Western Regional Child Protection Committee wants Optional Protocols ratified

By Mildred Siabi-Mensah

Takoradi, July 05, GNA – Members of the Western Region Child Protection Committee have accepted the ratification of Optional protocols as key in aiding the country to effectively report on issues in that arena.

The Optional Protocols to the Convention on the Rights of the Child are the Sale of Children, Child Prostitution and Child Pornography.

The members noted that, now the use of phones and Internet and other ICT tools by children were exposing them to such ill trade by miscreants or just merely watching pornographic materials.

This, according to the committee members, promoted the desire for sexual behaviours resulting in prostitution, need to travel for work in other countries, which sometimes resulted in kidnapping and organ harvesting by syndicate in that business.

They in that regard, stressed the need for the ratification of the Protocols to help in cases of extradition, issues on jurisdictions, communication and reporting state parties and liabilities should such offences occur.
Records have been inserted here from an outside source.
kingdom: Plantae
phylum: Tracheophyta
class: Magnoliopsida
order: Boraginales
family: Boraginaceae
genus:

Lawyer Mabel Okine, from the Attorney General’s Department, said consolidating laws on children was critical to promote greater advocacy.

She also called on parents and families to begin having plain conversations with children on these areas to keep them properly informed.

Dr Sylvester Kyei-Gyamfi, Head of Research at the Department of Children said the optional protocols were becoming social issues of concerns which called for concerted efforts among all stakeholders to effectively stemmed it out or minimize it effects among Ghanaian children.

He said shaping the thoughts of children on these issues were also cardinal to deliver Ghanaian children from this creeping canker.

Some school children asked questions about how such pornographic materials could be stopped from popping up on the internet and phones, the meaning of ratification and signed documents.

They also entreated parents to have the patience to listen to their challenges on reproductive health rights and not to perceive them as “spoilt” children when they desired honest conversation around such issues.